> Dataset

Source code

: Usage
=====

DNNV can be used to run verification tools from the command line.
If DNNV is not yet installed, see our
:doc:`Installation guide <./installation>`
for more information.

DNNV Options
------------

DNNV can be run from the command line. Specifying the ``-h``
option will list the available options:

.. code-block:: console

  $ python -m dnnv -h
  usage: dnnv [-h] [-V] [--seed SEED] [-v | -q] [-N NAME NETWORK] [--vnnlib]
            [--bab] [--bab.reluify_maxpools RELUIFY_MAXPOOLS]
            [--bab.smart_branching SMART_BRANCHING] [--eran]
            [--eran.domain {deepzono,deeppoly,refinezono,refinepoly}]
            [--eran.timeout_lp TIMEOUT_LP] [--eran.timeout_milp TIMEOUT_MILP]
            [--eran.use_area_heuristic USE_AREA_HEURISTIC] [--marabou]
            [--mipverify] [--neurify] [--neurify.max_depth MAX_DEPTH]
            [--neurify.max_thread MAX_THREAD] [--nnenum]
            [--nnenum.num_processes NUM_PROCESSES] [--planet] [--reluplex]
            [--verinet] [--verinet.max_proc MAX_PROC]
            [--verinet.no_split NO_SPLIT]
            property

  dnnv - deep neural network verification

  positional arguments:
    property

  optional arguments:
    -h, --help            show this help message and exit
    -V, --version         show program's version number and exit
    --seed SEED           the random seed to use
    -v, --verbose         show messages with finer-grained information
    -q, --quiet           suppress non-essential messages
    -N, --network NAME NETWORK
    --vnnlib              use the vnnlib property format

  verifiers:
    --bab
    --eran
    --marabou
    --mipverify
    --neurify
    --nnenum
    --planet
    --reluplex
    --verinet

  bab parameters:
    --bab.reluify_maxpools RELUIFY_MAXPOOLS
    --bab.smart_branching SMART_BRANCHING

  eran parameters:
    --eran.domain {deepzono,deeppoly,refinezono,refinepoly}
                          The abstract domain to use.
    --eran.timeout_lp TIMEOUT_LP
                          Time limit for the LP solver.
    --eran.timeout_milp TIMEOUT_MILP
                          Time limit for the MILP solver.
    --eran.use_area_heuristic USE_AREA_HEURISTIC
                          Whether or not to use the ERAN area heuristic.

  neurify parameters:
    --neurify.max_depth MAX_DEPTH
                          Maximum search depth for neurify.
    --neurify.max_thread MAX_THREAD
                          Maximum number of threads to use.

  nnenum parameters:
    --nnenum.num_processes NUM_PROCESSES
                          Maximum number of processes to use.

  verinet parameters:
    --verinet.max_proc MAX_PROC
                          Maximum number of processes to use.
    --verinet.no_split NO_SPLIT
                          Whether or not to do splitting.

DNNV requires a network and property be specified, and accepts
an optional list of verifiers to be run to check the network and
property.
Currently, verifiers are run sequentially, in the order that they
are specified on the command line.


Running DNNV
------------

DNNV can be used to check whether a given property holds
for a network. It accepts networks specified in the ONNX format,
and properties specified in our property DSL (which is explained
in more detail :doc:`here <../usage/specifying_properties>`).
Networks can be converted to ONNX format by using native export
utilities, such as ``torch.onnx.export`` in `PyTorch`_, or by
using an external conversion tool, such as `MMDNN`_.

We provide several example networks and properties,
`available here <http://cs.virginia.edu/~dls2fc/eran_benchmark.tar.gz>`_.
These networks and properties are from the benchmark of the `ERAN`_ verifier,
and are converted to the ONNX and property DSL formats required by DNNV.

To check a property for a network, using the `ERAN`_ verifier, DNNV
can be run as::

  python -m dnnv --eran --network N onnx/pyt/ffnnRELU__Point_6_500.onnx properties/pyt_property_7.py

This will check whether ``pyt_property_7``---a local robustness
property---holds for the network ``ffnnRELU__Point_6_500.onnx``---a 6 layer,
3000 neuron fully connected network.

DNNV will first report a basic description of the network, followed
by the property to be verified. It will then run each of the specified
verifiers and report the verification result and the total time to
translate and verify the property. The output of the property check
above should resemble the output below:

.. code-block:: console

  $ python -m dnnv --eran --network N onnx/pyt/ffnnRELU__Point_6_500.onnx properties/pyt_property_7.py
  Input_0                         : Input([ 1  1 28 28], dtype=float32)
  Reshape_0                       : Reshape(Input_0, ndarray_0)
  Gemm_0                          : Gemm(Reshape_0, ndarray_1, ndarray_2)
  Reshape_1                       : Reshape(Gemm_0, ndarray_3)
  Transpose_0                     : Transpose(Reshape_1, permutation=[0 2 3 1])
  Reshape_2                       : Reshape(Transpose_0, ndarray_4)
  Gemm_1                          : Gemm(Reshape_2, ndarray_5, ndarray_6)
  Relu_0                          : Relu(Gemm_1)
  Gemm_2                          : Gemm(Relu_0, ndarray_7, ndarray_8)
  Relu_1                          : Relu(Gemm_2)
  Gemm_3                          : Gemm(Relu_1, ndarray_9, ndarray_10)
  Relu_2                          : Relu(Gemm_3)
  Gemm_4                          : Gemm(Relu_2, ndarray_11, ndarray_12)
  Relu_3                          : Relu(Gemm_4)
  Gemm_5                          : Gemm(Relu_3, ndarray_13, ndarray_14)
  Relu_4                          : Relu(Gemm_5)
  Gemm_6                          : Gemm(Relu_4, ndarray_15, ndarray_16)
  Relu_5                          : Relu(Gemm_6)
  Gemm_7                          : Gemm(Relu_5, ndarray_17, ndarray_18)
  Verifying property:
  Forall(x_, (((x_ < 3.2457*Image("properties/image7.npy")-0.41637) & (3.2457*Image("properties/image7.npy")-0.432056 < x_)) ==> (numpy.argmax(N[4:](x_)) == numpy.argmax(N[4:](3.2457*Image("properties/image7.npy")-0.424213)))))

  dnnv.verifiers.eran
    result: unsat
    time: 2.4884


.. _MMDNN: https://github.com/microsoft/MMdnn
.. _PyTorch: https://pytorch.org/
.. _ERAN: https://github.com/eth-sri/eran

> Task statement
An exact copy of all the entries is what's needed; write it out.

> Task answer
Source code

: Usage
=====

DNNV can be used to run verification tools from the command line.
If DNNV is not yet installed, see our
:doc:`Installation guide <./installation>`
for more information.

DNNV Options
------------

DNNV can be run from the command line. Specifying the ``-h``
option will list the available options:

.. code-block:: console

  $ python -m dnnv -h
  usage: dnnv [-h] [-V] [--seed SEED] [-v | -q] [-N NAME NETWORK] [--vnnlib]
            [--bab] [--bab.reluify_maxpools RELUIFY_MAXPOOLS]
            [--bab.smart_branching SMART_BRANCHING] [--eran]
            [--eran.domain {deepzono,deeppoly,refinezono,refinepoly}]
            [--eran.timeout_lp TIMEOUT_LP] [--eran.timeout_milp TIMEOUT_MILP]
            [--eran.use_area_heuristic USE_AREA_HEURISTIC] [--marabou]
            [--mipverify] [--neurify] [--neurify.max_depth MAX_DEPTH]
            [--neurify.max_thread MAX_THREAD] [--nnenum]
            [--nnenum.num_processes NUM_PROCESSES] [--planet] [--reluplex]
            [--verinet] [--verinet.max_proc MAX_PROC]
            [--verinet.no_split NO_SPLIT]
            property

  dnnv - deep neural network verification

  positional arguments:
    property

  optional arguments:
    -h, --help            show this help message and exit
    -V, --version         show program's version number and exit
    --seed SEED           the random seed to use
    -v, --verbose         show messages with finer-grained information
    -q, --quiet           suppress non-essential messages
    -N, --network NAME NETWORK
    --vnnlib              use the vnnlib property format

  verifiers:
    --bab
    --eran
    --marabou
    --mipverify
    --neurify
    --nnenum
    --planet
    --reluplex
    --verinet

  bab parameters:
    --bab.reluify_maxpools RELUIFY_MAXPOOLS
    --bab.smart_branching SMART_BRANCHING

  eran parameters:
    --eran.domain {deepzono,deeppoly,refinezono,refinepoly}
                          The abstract domain to use.
    --eran.timeout_lp TIMEOUT_LP
                          Time limit for the LP solver.
    --eran.timeout_milp TIMEOUT_MILP
                          Time limit for the MILP solver.
    --eran.use_area_heuristic USE_AREA_HEURISTIC
                          Whether or not to use the ERAN area heuristic.

  neurify parameters:
    --neurify.max_depth MAX_DEPTH
                          Maximum search depth for neurify.
    --neurify.max_thread MAX_THREAD
                          Maximum number of threads to use.

  nnenum parameters:
    --nnenum.num_processes NUM_PROCESSES
                          Maximum number of processes to use.

  verinet parameters:
    --verinet.max_proc MAX_PROC
                          Maximum number of processes to use.
    --verinet.no_split NO_SPLIT
                          Whether or not to do splitting.

DNNV requires a network and property be specified, and accepts
an optional list of verifiers to be run to check the network and
property.
Currently, verifiers are run sequentially, in the order that they
are specified on the command line.


Running DNNV
------------

DNNV can be used to check whether a given property holds
for a network. It accepts networks specified in the ONNX format,
and properties specified in our property DSL (which is explained
in more detail :doc:`here <../usage/specifying_properties>`).
Networks can be converted to ONNX format by using native export
utilities, such as ``torch.onnx.export`` in `PyTorch`_, or by
using an external conversion tool, such as `MMDNN`_.

We provide several example networks and properties,
`available here <http://cs.virginia.edu/~dls2fc/eran_benchmark.tar.gz>`_.
These networks and properties are from the benchmark of the `ERAN`_ verifier,
and are converted to the ONNX and property DSL formats required by DNNV.

To check a property for a network, using the `ERAN`_ verifier, DNNV
can be run as::

  python -m dnnv --eran --network N onnx/pyt/ffnnRELU__Point_6_500.onnx properties/pyt_property_7.py

This will check whether ``pyt_property_7``---a local robustness
property---holds for the network ``ffnnRELU__Point_6_500.onnx``---a 6 layer,
3000 neuron fully connected network.

DNNV will first report a basic description of the network, followed
by the property to be verified. It will then run each of the specified
verifiers and report the verification result and the total time to
translate and verify the property. The output of the property check
above should resemble the output below:

.. code-block:: console

  $ python -m dnnv --eran --network N onnx/pyt/ffnnRELU__Point_6_500.onnx properties/pyt_property_7.py
  Input_0                         : Input([ 1  1 28 28], dtype=float32)
  Reshape_0                       : Reshape(Input_0, ndarray_0)
  Gemm_0                          : Gemm(Reshape_0, ndarray_1, ndarray_2)
  Reshape_1                       : Reshape(Gemm_0, ndarray_3)
  Transpose_0                     : Transpose(Reshape_1, permutation=[0 2 3 1])
  Reshape_2                       : Reshape(Transpose_0, ndarray_4)
  Gemm_1                          : Gemm(Reshape_2, ndarray_5, ndarray_6)
  Relu_0                          : Relu(Gemm_1)
  Gemm_2                          : Gemm(Relu_0, ndarray_7, ndarray_8)
  Relu_1                          : Relu(Gemm_2)
  Gemm_3                          : Gemm(Relu_1, ndarray_9, ndarray_10)
  Relu_2                          : Relu(Gemm_3)
  Gemm_4                          : Gemm(Relu_2, ndarray_11, ndarray_12)
  Relu_3                          : Relu(Gemm_4)
  Gemm_5                          : Gemm(Relu_3, ndarray_13, ndarray_14)
  Relu_4                          : Relu(Gemm_5)
  Gemm_6                          : Gemm(Relu_4, ndarray_15, ndarray_16)
  Relu_5                          : Relu(Gemm_6)
  Gemm_7                          : Gemm(Relu_5, ndarray_17, ndarray_18)
  Verifying property:
  Forall(x_, (((x_ < 3.2457*Image("properties/image7.npy")-0.41637) & (3.2457*Image("properties/image7.npy")-0.432056 < x_)) ==> (numpy.argmax(N[4:](x_)) == numpy.argmax(N[4:](3.2457*Image("properties/image7.npy")-0.424213)))))

  dnnv.verifiers.eran
    result: unsat
    time: 2.4884


.. _MMDNN: https://github.com/microsoft/MMdnn
.. _PyTorch: https://pytorch.org/
.. _ERAN: https://github.com/eth-sri/eran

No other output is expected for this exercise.